» What needs to be done: Please transcribe the listing that follows exactly; images are to be excluded.

» Records to process:
........

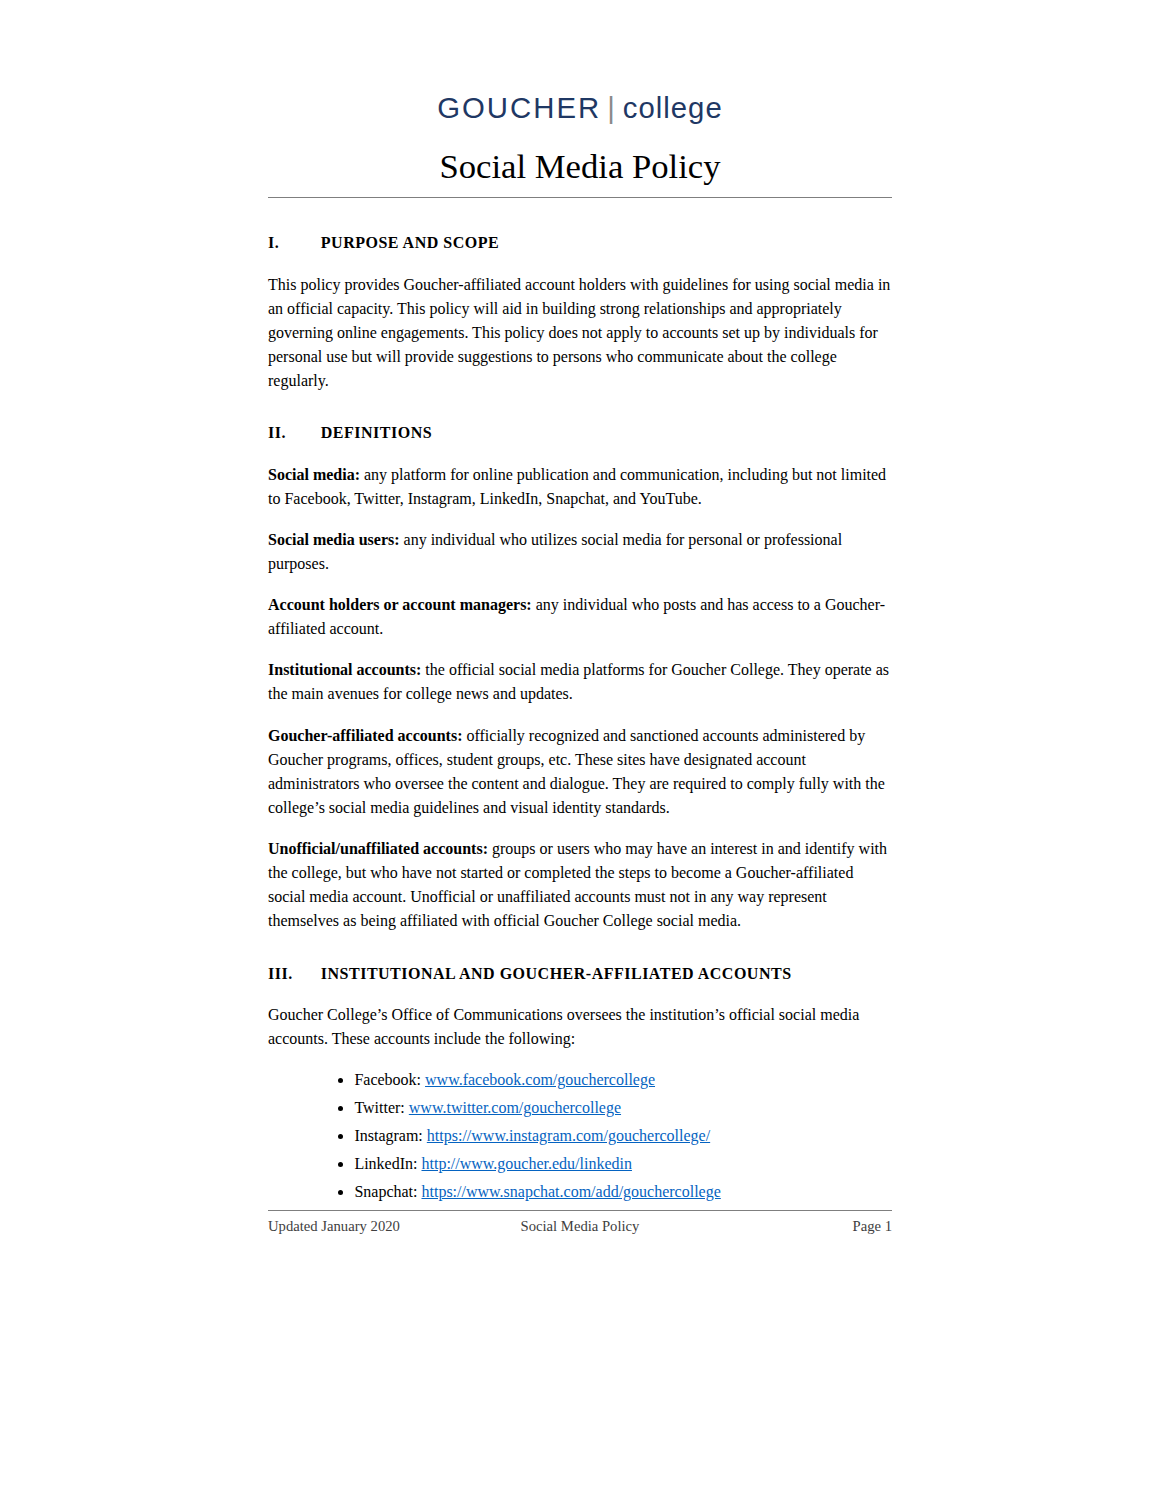GOUCHER|college
Social Media Policy
I. Purpose and Scope
This policy provides Goucher-affiliated account holders with guidelines for using social media in an official capacity. This policy will aid in building strong relationships and appropriately governing online engagements. This policy does not apply to accounts set up by individuals for personal use but will provide suggestions to persons who communicate about the college regularly.
II. Definitions
Social media: any platform for online publication and communication, including but not limited to Facebook, Twitter, Instagram, LinkedIn, Snapchat, and YouTube.
Social media users: any individual who utilizes social media for personal or professional purposes.
Account holders or account managers: any individual who posts and has access to a Goucher-affiliated account.
Institutional accounts: the official social media platforms for Goucher College. They operate as the main avenues for college news and updates.
Goucher-affiliated accounts: officially recognized and sanctioned accounts administered by Goucher programs, offices, student groups, etc. These sites have designated account administrators who oversee the content and dialogue. They are required to comply fully with the college’s social media guidelines and visual identity standards.
Unofficial/unaffiliated accounts: groups or users who may have an interest in and identify with the college, but who have not started or completed the steps to become a Goucher-affiliated social media account. Unofficial or unaffiliated accounts must not in any way represent themselves as being affiliated with official Goucher College social media.
III. Institutional and Goucher-Affiliated Accounts
Goucher College’s Office of Communications oversees the institution’s official social media accounts. These accounts include the following:
Facebook: www.facebook.com/gouchercollege
Twitter: www.twitter.com/gouchercollege
Instagram: https://www.instagram.com/gouchercollege/
LinkedIn: http://www.goucher.edu/linkedin
Snapchat: https://www.snapchat.com/add/gouchercollege
Updated January 2020
Social Media Policy
Page 1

........

» Exercise answer:
GOUCHER|college
Social Media Policy
I. Purpose and Scope
This policy provides Goucher-affiliated account holders with guidelines for using social media in an official capacity. This policy will aid in building strong relationships and appropriately governing online engagements. This policy does not apply to accounts set up by individuals for personal use but will provide suggestions to persons who communicate about the college regularly.
II. Definitions
Social media: any platform for online publication and communication, including but not limited to Facebook, Twitter, Instagram, LinkedIn, Snapchat, and YouTube.
Social media users: any individual who utilizes social media for personal or professional purposes.
Account holders or account managers: any individual who posts and has access to a Goucher-affiliated account.
Institutional accounts: the official social media platforms for Goucher College. They operate as the main avenues for college news and updates.
Goucher-affiliated accounts: officially recognized and sanctioned accounts administered by Goucher programs, offices, student groups, etc. These sites have designated account administrators who oversee the content and dialogue. They are required to comply fully with the college’s social media guidelines and visual identity standards.
Unofficial/unaffiliated accounts: groups or users who may have an interest in and identify with the college, but who have not started or completed the steps to become a Goucher-affiliated social media account. Unofficial or unaffiliated accounts must not in any way represent themselves as being affiliated with official Goucher College social media.
III. Institutional and Goucher-Affiliated Accounts
Goucher College’s Office of Communications oversees the institution’s official social media accounts. These accounts include the following:
Facebook: www.facebook.com/gouchercollege
Twitter: www.twitter.com/gouchercollege
Instagram: https://www.instagram.com/gouchercollege/
LinkedIn: http://www.goucher.edu/linkedin
Snapchat: https://www.snapchat.com/add/gouchercollege
Updated January 2020
Social Media Policy
Page 1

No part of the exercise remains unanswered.